How Midland Memorial Hospital is improving patient handoffs to curb medical errors

Although hospitals continue to develop tools to structure patient handoffs and improve communication transfer, numerous facilities still struggle to reduce medical errors after implementing these initiatives, calling for a need to improve these processes in the long-term, two authors argue in a Harvard Business Review article.

Margaret Luciano, PhD, assistant professor in the WP Carey School of Business at Tempe-based Arizona State University and Bob Dent, DNP, RN, senior vice president, COO and Chief Nursing Officer at Midland (Texas) Memorial Hospital, discuss this issue, noting long-term improvements from Midland Memorial Hospital's initiative to improve hospital staff communication.

Here are seven insights from the article.

1. Midland Memorial Hospital leaders noticed communication issues in the hospital's perioperative unit, where the majority of patient handoffs had missing information at some level. Although the missing information was not always critically important or time-sensitive, such as patient age being more likely to be omitted than patient drug allergies, the incomplete handoffs delayed patient care and led to important information being lost.

2. To address this problem, hospital administrators implemented TeamSTEPPS in 2012, which is a commonly used set of evidence-based strategies and tools for improving communication among providers. The tools included paper checklists and mnemonic devices. The hospital required staff, including surgeons, anesthesia providers, nurses, technicians and other perioperative unit providers, to receive training for the program.

3. Although the program initially appeared to be successful, within several months, only some care providers were using the new checklists and communication techniques.
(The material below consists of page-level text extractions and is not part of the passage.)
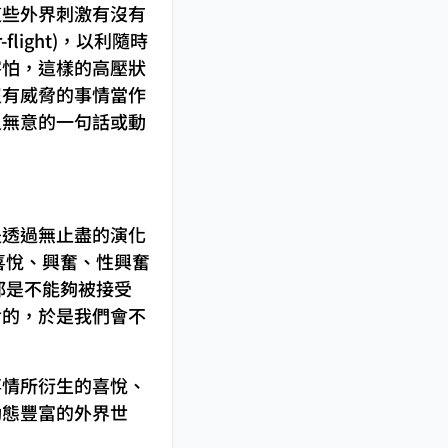
這些外界刺激有沒有
light)，以利隨時
害怕，這樣的高壓狀
沒有威脅的事情當作
人無意的一句話或動
是透過無止盡的演化
喜悅、興奮、性興奮
都是不能夠被接受
對的，於是我們會不
事情所衍生的喜悅、
動態豐富的外界世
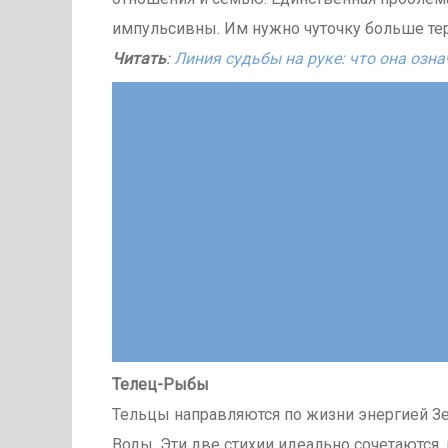
импульсивны. Им нужно чуточку больше те
Читать
:
Линия судьбы на руке: что она озна
Телец-Рыбы
Тельцы направляются по жизни энергией З
Воды. Эти две стихии идеально сочетаются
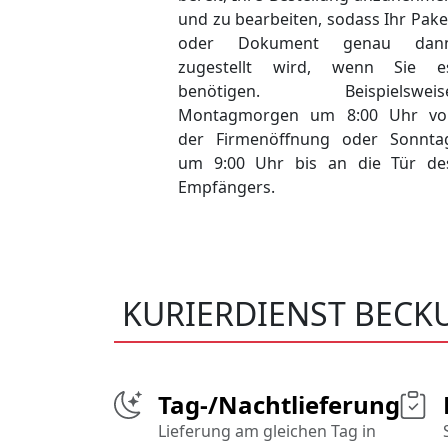
und zu bearbeiten, sodass Ihr Pake
oder Dokument genau dan
zugestellt wird, wenn Sie e
benötigen. Beispielsweis
Montagmorgen um 8:00 Uhr vo
der Firmenöffnung oder Sonnta
um 9:00 Uhr bis an die Tür de
Empfängers.
KURIERDIENST BECK
Tag-/Nachtlieferung
Lieferung am gleichen Tag in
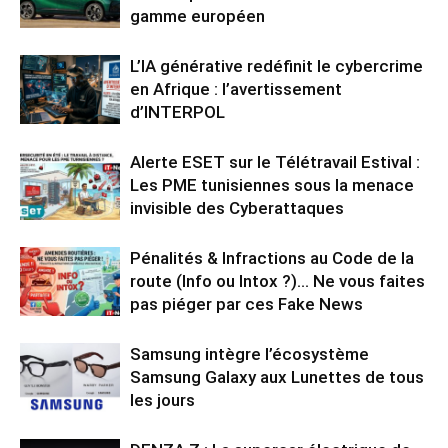
gamme européen
L’IA générative redéfinit le cybercrime
en Afrique : l’avertissement
d’INTERPOL
Alerte ESET sur le Télétravail Estival :
Les PME tunisiennes sous la menace
invisible des Cyberattaques
Pénalités & Infractions au Code de la
route (Info ou Intox ?)… Ne vous faites
pas piéger par ces Fake News
Samsung intègre l’écosystème
Samsung Galaxy aux Lunettes de tous
les jours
Additionally, nurses reported over 20 percent of patient handoffs still had missing information by the end of 2013.

4. To establish a more systematic, long-term approach for improving patient handoffs from the operating room to the post-anesthesia care unit, the authors started working with management and staff in the perioperative unit in 2014. "We knew that a checklist and one-time training wouldn't produce sustainable change, so we created a plan with six stages: 1) preparing, 2) launching, 3) adjusting, 4) boosting, 5) formalizing, and 6) refreshing."

5. The six-stage approach worked to engage management and staff throughout the change and took in their feedback. During each stage of the process, perioperative unit managers and care providers performing the handoffs had to learn and execute their tasks while openly communicating and evaluating how effective the initiative was. "The core idea was that managers and staff would systematically work together to change their behaviors and work processes, rather than working in a limited and idiosyncratic fashion," the authors noted.

6. The handoff improvement program successfully decreased how many handoffs had missing or inaccurate information, and the hospital's team is keeping up with these improvements. Nearly three years after the program launched, staff members report they "follow a standardized method of sharing information when handing off patients," the authors noted. Additionally, managers suggest the percentage of handoffs with missing or inaccurate information is consistently less than 10 percent.

7. "Ultimately, patient handoffs are one of many areas for quality improvement in healthcare, and a similarly structured approach may help with other initiative," the authors wrote. For the authors, success depends on viewing change as a process as opposed to an event, engaging management and staff members and using quality indicators to evaluate the initiative across all stages. "Healthcare organizations have an important opportunity to improve the quality of patient care, but they have to make their efforts last."